In examining what is causing this shift and decline of fathers engaging attentively with their families, there are many reasons of which I will highlight a few. There is a growing sense of entitlement that is the message of advertising, politics and most dangerously of pornography. The idea that freedom is choice and the more choice the more free, is a misunderstanding of freedom that is contributing to breaking apart of marriages and leading men to look back on their lives with a sense of regret and shame rather than satisfaction. Internet pornography has done more harm than just about any other single technological development of the 20th and 21st centuries. The use of algorithms to drive viewers farther from their self-image with the cooperation of dopamine and oxytocin in the brain, has caused many a porn observer to develop an addiction that leaves both men and increasingly women to become unrecognizable to themselves through their behavior. Pornography saturates the viewer with thrilling images and videos that create an appetite not satisfied by a spouse or partner, with many having their brains rewire around the images on a screen leaving them unable to be intimate with a partner. It is estimated that porn is a contributing factor in over 500,000 divorces in the United States alone. One of the most damaging aspects of porn is the creation of expectation in relationships and in sexual experiences. This fuels the demand for commercial sex as well as breaking down the intimacy that bonds couples in marriages and committed relationships. Where children are collateral damage of derailed marriages and relationships, the vulnerability to exploitation rises. When children are removed from a family home and placed in the system of foster care or other institutions, trauma ensues. Many survivors of sex trafficking trace their vulnerability back to sexual abuse experienced as children, or divorce. Many ran away from abusive homes and wound up in the arms of an exploiter who promised to provide what their own father did not.

Though the freedom to come and go in relationships experienced by men is believed to be a perk of masculinity, it can increasingly be seen as a liability that leads to shallow lives and a feeling of worthlessness. Men trade the things and people of greatest value for momentary pleasure and children are left in the wake to suffer. What I have found over the past decade of working to prevent human trafficking victimization, is that there are many men who, when informed, inspired and equipped with support systems and resources, are eager to overcome obstacles to being the husbands and fathers our families and communities need. If we invest in elevating, celebrating and educating boys to aspire to fatherhood, prioritizing integrity and trustworthiness, with becoming a father an identity marker with success measured by thriving children and not just income or employment status, we will be creating a future of stable homes and communities and decreasing the participation in criminal activities and the vulnerabilities that criminals seek to take advantage of.
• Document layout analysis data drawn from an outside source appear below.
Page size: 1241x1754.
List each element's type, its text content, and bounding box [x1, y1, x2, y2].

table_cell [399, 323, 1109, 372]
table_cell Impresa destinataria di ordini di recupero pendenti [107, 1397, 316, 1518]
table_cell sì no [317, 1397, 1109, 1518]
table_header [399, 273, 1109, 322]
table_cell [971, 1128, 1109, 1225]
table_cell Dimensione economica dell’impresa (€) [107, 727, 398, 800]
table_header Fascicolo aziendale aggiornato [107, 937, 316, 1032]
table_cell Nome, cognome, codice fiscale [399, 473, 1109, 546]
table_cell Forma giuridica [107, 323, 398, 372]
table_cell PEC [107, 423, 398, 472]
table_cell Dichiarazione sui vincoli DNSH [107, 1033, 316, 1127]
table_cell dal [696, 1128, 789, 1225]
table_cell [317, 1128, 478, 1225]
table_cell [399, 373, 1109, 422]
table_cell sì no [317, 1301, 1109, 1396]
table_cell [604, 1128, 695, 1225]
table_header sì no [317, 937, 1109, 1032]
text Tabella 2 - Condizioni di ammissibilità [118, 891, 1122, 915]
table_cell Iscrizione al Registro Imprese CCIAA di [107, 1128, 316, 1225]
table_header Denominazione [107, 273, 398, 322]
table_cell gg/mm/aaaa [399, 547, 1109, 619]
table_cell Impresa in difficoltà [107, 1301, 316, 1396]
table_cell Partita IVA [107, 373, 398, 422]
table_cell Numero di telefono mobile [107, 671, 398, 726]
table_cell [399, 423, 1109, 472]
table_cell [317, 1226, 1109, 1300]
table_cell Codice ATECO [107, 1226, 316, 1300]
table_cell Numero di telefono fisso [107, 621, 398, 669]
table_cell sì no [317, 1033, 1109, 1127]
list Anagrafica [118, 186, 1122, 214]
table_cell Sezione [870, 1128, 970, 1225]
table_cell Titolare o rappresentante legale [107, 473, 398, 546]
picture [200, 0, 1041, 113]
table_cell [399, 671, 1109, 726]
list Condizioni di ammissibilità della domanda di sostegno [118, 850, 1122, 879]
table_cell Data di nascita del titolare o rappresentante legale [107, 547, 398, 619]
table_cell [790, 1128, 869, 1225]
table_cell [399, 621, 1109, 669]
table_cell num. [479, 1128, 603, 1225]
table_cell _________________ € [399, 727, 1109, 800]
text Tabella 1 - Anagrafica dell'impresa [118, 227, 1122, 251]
Father-Con is not a men’s organization but is father-centered as it is clear that both men and women need to understand the unique contributions fathers make to the positive development of their children and through prioritizing children, not with endurance and suffering as in the past, but to realize a higher level of individual satisfaction through the experience of parenting with purpose. Father-Con has provided conferences and multiple awareness raising events and trainings to thousands of men and women with the most common response being, I now see my role as a parent very differently than before. My appeal to the governmental as well as the non-governmental organizations working for the prevention of crime and the reduction in poverty, failed education experiences and disruptive and violent behavior, to invest in fathers. It is never too early nor is it every too late to realize the benefits of investing in healthy, intentional fatherhood.

Patrick Erlandson

Founder Father-Con

and the See it End it Film & Arts Festival for the awareness and prevention of human trafficking.